Pada pagi hari, perempuan bernama Ninik memetik daun-daun di sekitar rumah. Daun-daun itu hijau. Ia memilih daun singkong, daun jati, dan daun sirih. Ia tak bermaksud menjadikan daun-daun itu masakan. Di Ngerjopuro, Slogohimo, Wonogiri, Jawa Tengah, Ninik memang setiap hari berdaun. Ia “menaruh” daun-daun itu di kain. Daun untuk mata terpesona. Daun di pohon beralih ke kain.


Daun-daun dicetak di selembar kain. Ia memberi sebutan ecoprint. Ikhtiar mendapatkan nafkah dengan “menaruh” daun-daun di kain untuk diperdagangkan.

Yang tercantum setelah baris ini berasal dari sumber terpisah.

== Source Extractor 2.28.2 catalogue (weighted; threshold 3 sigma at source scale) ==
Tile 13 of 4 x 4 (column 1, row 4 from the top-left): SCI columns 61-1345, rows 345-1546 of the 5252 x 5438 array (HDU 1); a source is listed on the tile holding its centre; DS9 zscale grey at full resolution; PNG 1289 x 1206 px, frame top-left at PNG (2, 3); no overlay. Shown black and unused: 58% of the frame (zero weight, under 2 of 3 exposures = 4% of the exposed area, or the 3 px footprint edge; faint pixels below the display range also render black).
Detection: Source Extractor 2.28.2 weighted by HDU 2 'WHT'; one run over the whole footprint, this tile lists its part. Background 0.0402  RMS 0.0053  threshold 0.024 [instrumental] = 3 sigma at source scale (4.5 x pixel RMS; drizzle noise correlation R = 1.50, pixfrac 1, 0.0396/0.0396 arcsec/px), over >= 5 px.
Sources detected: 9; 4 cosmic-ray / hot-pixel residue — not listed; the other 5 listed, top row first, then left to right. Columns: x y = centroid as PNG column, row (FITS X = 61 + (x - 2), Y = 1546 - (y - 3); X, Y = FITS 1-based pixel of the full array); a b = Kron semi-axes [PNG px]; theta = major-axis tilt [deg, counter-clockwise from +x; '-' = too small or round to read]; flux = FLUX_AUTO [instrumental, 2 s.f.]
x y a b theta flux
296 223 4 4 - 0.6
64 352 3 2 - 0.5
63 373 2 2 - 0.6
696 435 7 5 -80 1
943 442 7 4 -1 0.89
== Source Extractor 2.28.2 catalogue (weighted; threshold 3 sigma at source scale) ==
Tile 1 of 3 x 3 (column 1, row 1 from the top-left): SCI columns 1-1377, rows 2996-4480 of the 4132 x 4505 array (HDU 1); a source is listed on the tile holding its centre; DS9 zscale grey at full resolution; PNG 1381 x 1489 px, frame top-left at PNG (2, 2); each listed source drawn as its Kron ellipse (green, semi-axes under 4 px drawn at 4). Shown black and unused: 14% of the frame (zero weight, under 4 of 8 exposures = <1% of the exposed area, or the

Daun-daun setelah direndam dalam air cuka selama 30 menit dipasang di kain. Teknik tanpa mesin menderu atau tata cara rumit. Kain berdaun digulung menggunakan plastik. Pengukusan berlangsung selama 2 jam. Di kain, daun-daun dipungut. Lihatlah, ada gambar-gambar daun di situ! Cetakan bekas daun-daun tinggal diwarnai menggunakan bahan pewarna alami.



Jawa Pos, 19 Februari 2019


Kejadian rutin ingin mengabarkan ke kita tentang faedah daun di kain. Pengguna kain bakal takjub melihat bentuk-bentuk daun itu hasil cetakan sederhana, bukan lukisan atau cap-mesin. Kerajinan terjadi di rumah, bukan pabrik. Ninik menginginkan ada estetika berdaun di kain mengacu ke pepohonan di sekitar rumah. Kerajinan menghasilkan rezeki. Rutinitas itu memiliki ketetapan. Di setiap kain, Ninik memastikan ada daun singkong. Ia ingin daun singkong mengisahkan kekhasan Wonogiri sebagai “kota penghasil singkong.” Berita berdaun itu dimuat di Radar Solo-Jawa Pos, 19 Februari 2019. Kita membaca sambil mengingat sekian daun ada di sekitar rumah. Daun-daun hadir di pengisahan setelah “menetap” di kain-kain bisa digunakan untuk busana atau hiasan.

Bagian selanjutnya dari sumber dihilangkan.